Bar Magnet As An Equivalent Solenoid MCQ - Practice Questions with Answers

Bar Magnet-

A bar magnet consists of two equal and opposite magnetic poles separated by a small distance.

Pole strength (m)-

 The strength of a magnetic pole to attract magnetic materials towards itself is known as pole strength.

It is a scalar quantity and it is represented by +m and -m.

It depends on the nature of the material of the magnet and area of cross-section i.e, independent from the length.

 

Magnetic dipole moment - It represents the strength of the magnet. Mathematically it is defined as
the product of the strength of either pole and effective length.

i.e for the below figure  $\vec{M}=m L=m(2 l)$

It is a vector quantity directed from south to north.
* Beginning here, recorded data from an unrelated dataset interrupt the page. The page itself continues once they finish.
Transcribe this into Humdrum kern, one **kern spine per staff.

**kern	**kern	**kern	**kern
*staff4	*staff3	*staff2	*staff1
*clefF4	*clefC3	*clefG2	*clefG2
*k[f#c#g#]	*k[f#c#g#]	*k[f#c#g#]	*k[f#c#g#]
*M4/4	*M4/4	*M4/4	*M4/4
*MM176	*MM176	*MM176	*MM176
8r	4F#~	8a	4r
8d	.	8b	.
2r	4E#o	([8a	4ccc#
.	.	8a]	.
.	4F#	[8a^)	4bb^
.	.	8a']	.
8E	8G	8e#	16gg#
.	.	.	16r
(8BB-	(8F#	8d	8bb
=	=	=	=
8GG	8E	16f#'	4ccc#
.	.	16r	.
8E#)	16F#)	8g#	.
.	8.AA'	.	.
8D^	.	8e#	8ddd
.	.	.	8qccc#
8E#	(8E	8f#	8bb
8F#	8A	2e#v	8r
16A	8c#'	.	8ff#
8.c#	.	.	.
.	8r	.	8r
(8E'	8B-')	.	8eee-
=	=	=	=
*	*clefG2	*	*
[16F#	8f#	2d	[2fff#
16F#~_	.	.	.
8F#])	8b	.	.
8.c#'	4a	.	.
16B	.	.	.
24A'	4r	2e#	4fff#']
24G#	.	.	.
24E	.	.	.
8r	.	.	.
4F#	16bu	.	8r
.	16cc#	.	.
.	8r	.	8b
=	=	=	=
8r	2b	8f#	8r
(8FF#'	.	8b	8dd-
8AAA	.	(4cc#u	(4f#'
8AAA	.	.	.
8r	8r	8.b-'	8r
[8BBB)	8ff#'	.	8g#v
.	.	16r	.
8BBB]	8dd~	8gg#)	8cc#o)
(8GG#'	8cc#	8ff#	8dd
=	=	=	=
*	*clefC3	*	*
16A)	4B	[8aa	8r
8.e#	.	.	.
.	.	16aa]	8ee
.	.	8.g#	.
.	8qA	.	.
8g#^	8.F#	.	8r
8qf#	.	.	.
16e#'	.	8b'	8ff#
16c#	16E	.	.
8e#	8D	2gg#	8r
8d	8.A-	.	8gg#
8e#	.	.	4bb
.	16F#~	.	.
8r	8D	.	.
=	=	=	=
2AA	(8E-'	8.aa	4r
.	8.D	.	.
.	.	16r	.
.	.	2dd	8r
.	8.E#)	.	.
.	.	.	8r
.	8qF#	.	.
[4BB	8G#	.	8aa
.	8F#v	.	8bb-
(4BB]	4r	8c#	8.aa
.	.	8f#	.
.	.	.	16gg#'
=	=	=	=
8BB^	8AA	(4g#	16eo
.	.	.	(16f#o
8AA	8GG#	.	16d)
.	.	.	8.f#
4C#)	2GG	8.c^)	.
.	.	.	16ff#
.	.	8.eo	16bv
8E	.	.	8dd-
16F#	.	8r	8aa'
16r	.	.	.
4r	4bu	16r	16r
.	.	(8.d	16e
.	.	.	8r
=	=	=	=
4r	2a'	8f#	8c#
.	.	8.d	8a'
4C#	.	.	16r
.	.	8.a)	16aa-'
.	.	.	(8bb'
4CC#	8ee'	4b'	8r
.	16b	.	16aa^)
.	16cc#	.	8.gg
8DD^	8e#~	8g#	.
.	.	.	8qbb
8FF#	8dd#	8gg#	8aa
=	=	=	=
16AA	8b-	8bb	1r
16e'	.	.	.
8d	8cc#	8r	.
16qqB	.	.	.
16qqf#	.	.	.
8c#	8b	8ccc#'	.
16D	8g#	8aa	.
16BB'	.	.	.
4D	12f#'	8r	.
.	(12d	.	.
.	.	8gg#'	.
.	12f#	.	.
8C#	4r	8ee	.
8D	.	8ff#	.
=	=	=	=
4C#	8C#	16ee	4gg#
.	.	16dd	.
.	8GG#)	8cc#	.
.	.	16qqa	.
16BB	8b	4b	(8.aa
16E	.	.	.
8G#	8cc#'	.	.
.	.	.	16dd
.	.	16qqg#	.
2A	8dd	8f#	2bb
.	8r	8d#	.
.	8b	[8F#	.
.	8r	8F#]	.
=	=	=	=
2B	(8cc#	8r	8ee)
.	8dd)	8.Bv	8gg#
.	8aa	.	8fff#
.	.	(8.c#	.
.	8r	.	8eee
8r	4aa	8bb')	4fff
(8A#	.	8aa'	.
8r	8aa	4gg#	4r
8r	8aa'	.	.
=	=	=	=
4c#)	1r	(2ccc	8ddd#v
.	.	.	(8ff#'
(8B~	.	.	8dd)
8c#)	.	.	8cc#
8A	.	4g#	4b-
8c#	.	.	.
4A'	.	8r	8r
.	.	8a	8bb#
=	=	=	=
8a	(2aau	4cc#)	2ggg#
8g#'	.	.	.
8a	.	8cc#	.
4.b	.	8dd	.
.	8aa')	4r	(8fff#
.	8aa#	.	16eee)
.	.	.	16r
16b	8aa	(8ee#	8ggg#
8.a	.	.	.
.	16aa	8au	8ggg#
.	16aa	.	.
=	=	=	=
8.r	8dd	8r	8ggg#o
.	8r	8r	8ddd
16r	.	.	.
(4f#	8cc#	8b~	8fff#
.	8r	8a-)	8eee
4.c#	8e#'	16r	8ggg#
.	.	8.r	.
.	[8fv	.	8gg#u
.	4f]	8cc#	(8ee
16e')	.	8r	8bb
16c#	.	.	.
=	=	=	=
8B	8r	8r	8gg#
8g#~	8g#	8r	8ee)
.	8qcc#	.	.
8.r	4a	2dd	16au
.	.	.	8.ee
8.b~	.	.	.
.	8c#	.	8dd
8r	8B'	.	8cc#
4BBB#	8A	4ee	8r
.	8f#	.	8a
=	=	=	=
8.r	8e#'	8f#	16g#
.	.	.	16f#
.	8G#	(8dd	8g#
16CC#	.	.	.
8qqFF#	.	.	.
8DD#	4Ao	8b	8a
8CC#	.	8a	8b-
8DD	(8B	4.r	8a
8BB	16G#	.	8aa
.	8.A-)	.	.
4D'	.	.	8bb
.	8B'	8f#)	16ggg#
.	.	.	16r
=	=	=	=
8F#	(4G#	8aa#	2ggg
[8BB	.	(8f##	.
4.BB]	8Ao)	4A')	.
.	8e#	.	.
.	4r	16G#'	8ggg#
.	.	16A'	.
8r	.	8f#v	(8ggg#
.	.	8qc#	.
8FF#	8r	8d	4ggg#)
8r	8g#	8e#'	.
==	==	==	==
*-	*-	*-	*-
This is analogous to electrical dipole moment which was given by $\vec{P}=q L$

And using this analogy we can calculate

• The magnetic field on Axial Position of a bar magnet-

        For $r \gg a \Rightarrow B_{\text {axial }}=\frac{\mu_o 2 M}{4 \pi r^3}$

• Magnetic Field at the equatorial position of a magnet-

$$
B_e=\frac{\mu_o}{4 \pi} \frac{M}{\left(r^2+a^2\right)^{\frac{3}{2}}}
$$

And for For $r \gg a \quad \Rightarrow B_e=\frac{\mu_o M}{4 \pi r^3}$
Magnetic Field at any general point due to bar magnet

$$
B_g=\frac{\mu_o}{4 \mu} \frac{M}{r^3} \sqrt{3 \cos ^2 \Theta+1}
$$
 

Solenoid-

The solenoid is defined as a cylindrical coil of many tightly wound turns of insulated wire with generally diameter of the coil smaller than its length. 

Bar magnet as an equivalent solenoid-

By calculating the axial field of a finite solenoid carrying current and equating it with the magnetic field of bar magnet we can demonstrate a Bar magnet as an equivalent solenoid.

For the above figure

Let $\mathrm{n}=$ number of turns per unit length $\frac{N}{L}$
whrere, $\mathrm{N}=$ total number of turns,

$$
L=2 l=\text { length of the solenoid }
$$

We will take an elemental circular current-carrying loop of thickness $d x$ and radius $R$ at a distance $x$ from the center of the So the number of turns per unit length for the elemental loop will be $n=\frac{N}{d x}$

And the magnetic field at point P due to an elemental loop is given as

$$
d B=\frac{\mu_0(n d x) I R^2}{2\left\{(r-x)^2+R^2\right\}^{3 / 2}}
$$

for $r \gg R$ and $r \gg x$

$$
d B=\frac{\mu_0(n d x) I R^2}{2 r^3}
$$
 

Integrating x from $-l$ to $+l$ we get the magnitude of the total field as

$$
B=\int_{-l}^l \frac{\mu_0 n I R^2}{2 r^3} d x=\frac{\mu_0 n I R^2}{2 r^3} \int_{-l}^l d x=\frac{\mu_0 n I R^2}{2 r^3} *(2 l)
$$

Now divide and multyply by $\pi$

$$
\Rightarrow \vec{B}=\frac{\mu_0(n 2 l) I \pi R^2}{2 \pi r^3}
$$

Using $N=n(2 l)$
we get $\vec{B}=\frac{\mu_0 N I \pi R^2}{2 \pi r^3}$
Now if we consider above solenoid as a Bar magnet then its dipole moment is given by $\vec{M}=N I A$

Now using $A=\pi R^2$ we can write

$$
\vec{B}=\frac{\mu_0 N I A}{2 \pi r^3}=\frac{\mu_0 \vec{M}}{2 \pi r^3}=\frac{2 \mu_0 \vec{M}}{4 \pi r^3}
$$

$\vec{B}=\frac{2 \mu_0 \vec{M}}{4 \pi r^3}$ This is equivalent to the magnetic field on the Axial Position of a bar magnet.